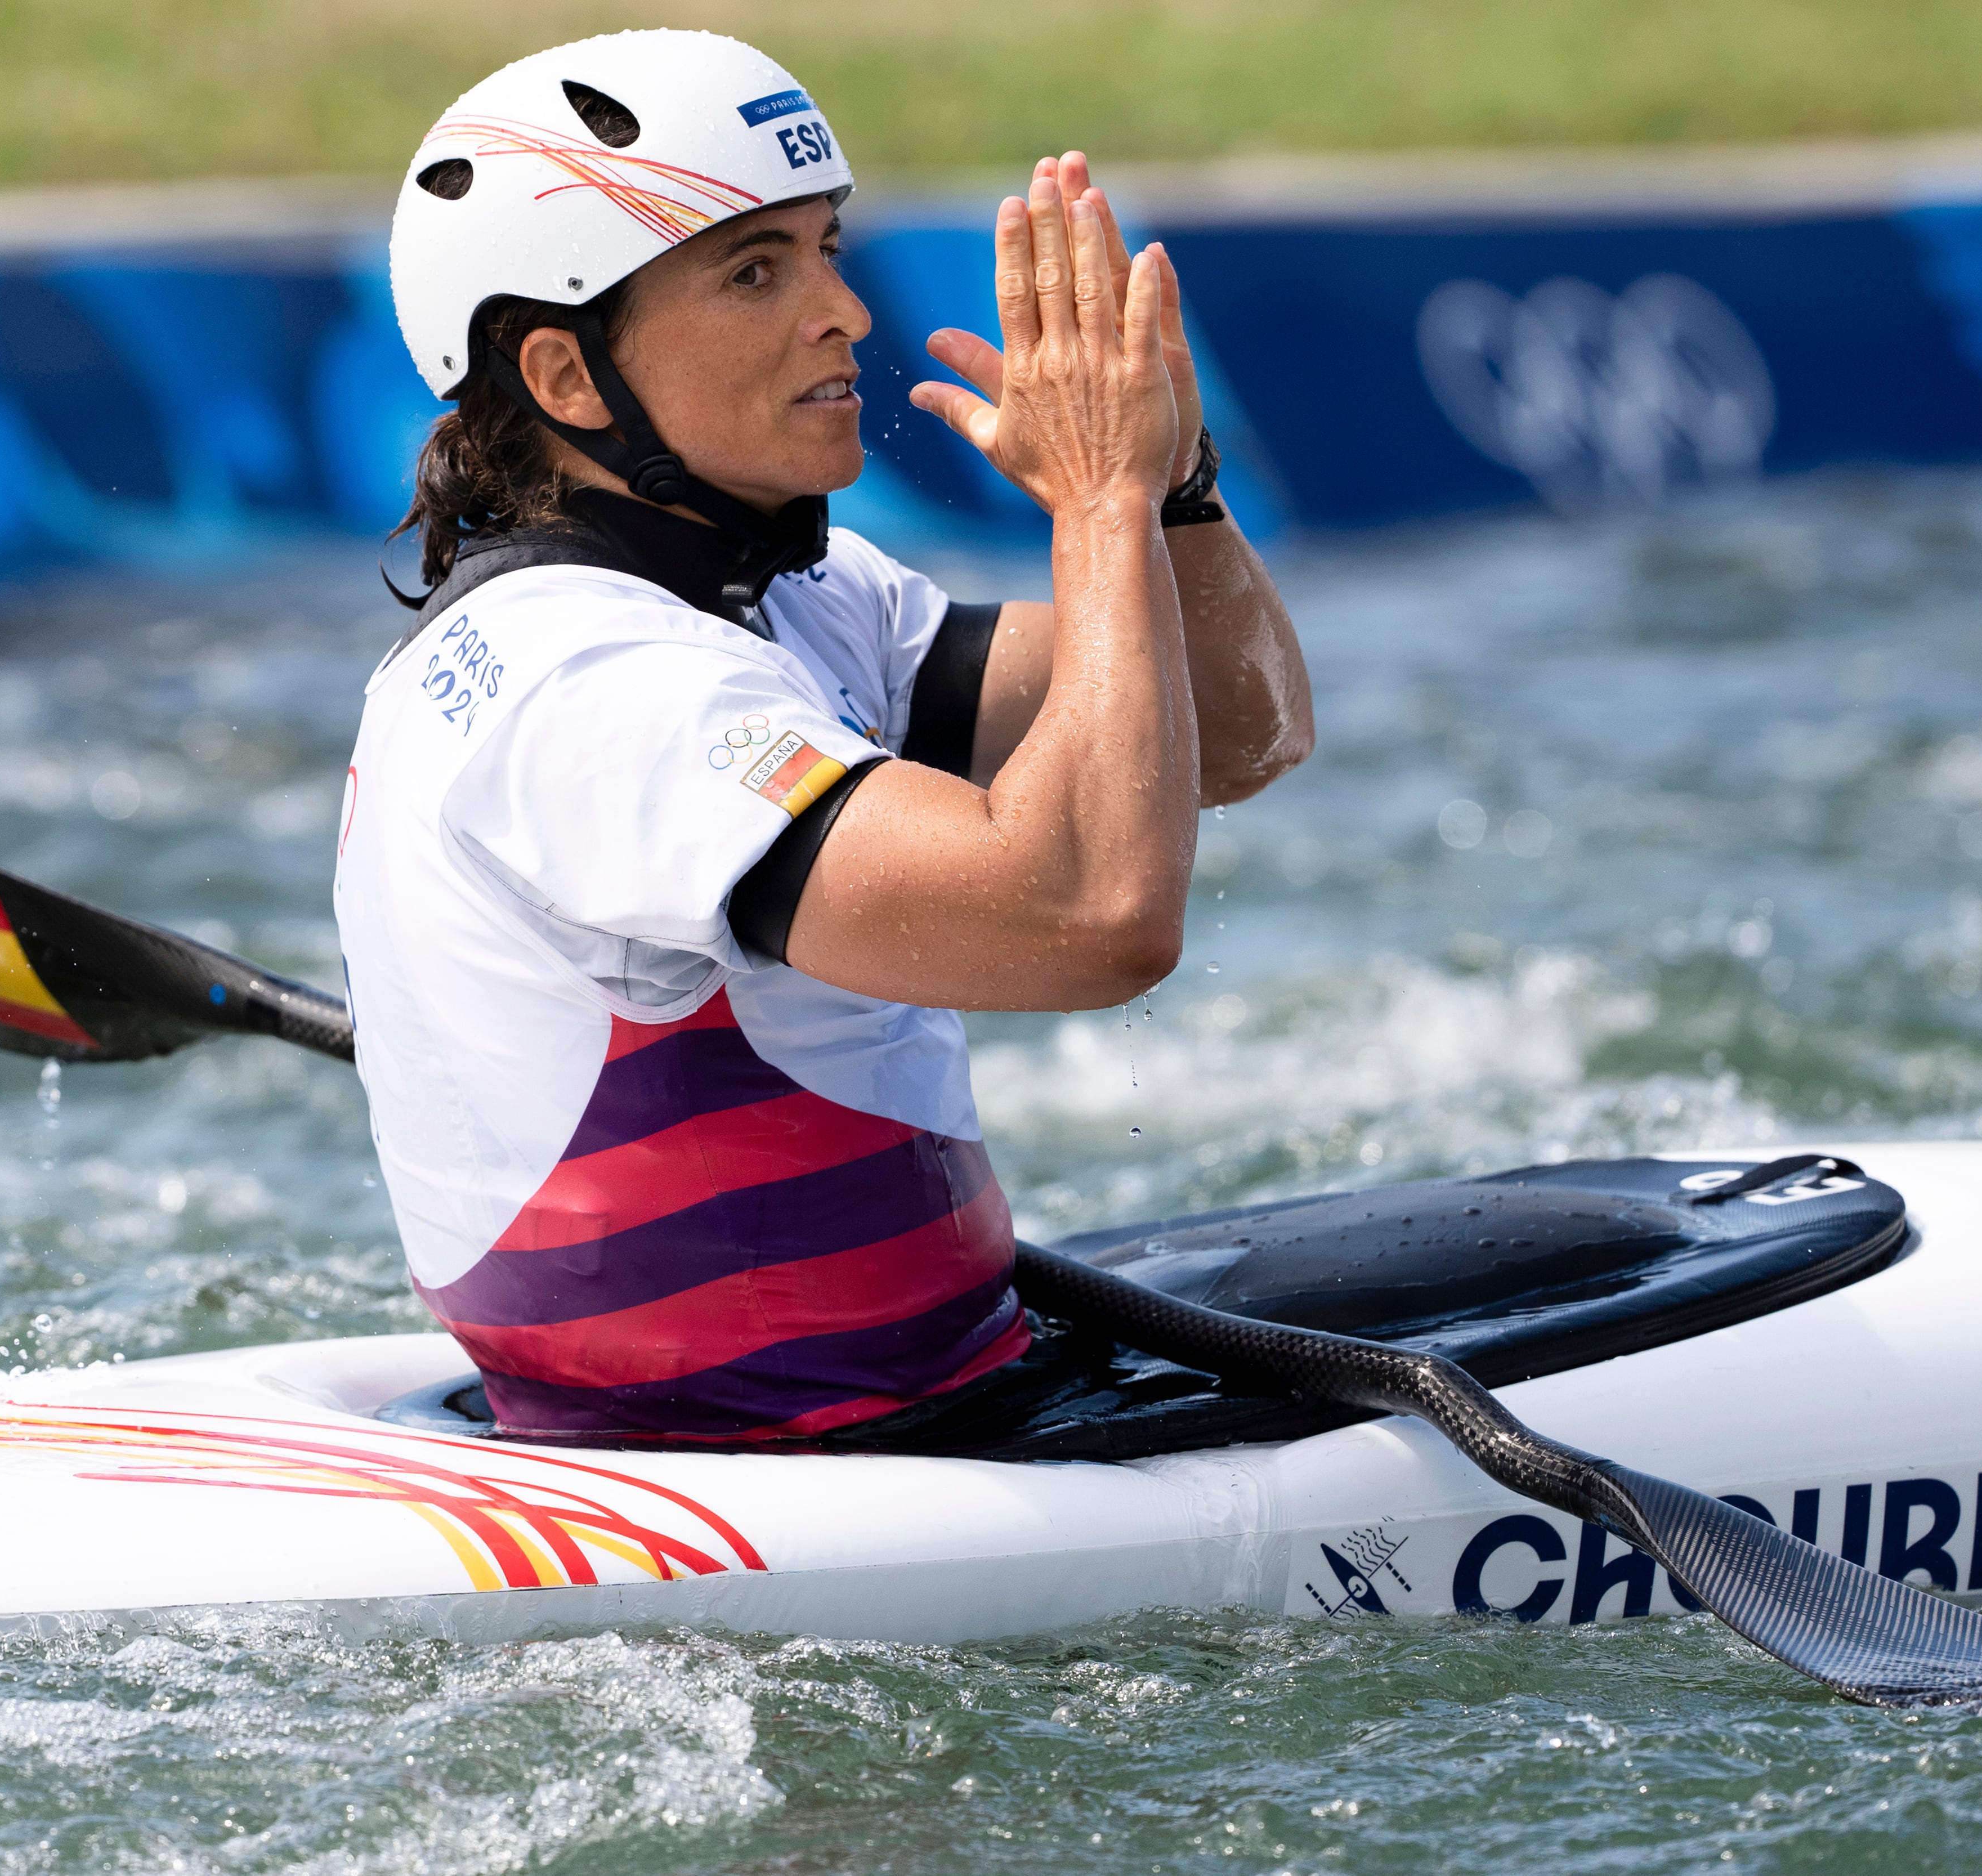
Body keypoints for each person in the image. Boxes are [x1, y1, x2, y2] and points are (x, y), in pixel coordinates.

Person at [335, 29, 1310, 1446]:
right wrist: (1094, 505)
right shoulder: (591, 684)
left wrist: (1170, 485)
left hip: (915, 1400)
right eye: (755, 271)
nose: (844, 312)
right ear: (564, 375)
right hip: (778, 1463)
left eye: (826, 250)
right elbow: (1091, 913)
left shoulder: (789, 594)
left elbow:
....................
- [EXERCISE OBJECTIVE]: Nothing before the line containing "right ear: (564, 375)" should be repeated; repeat that line and all later lines through the end of the data above, exactly.

- [ANSWER TO THIS EXERCISE]:
right ear: (564, 375)
right hip: (778, 1463)
left eye: (826, 250)
right elbow: (1091, 913)
left shoulder: (789, 594)
left elbow:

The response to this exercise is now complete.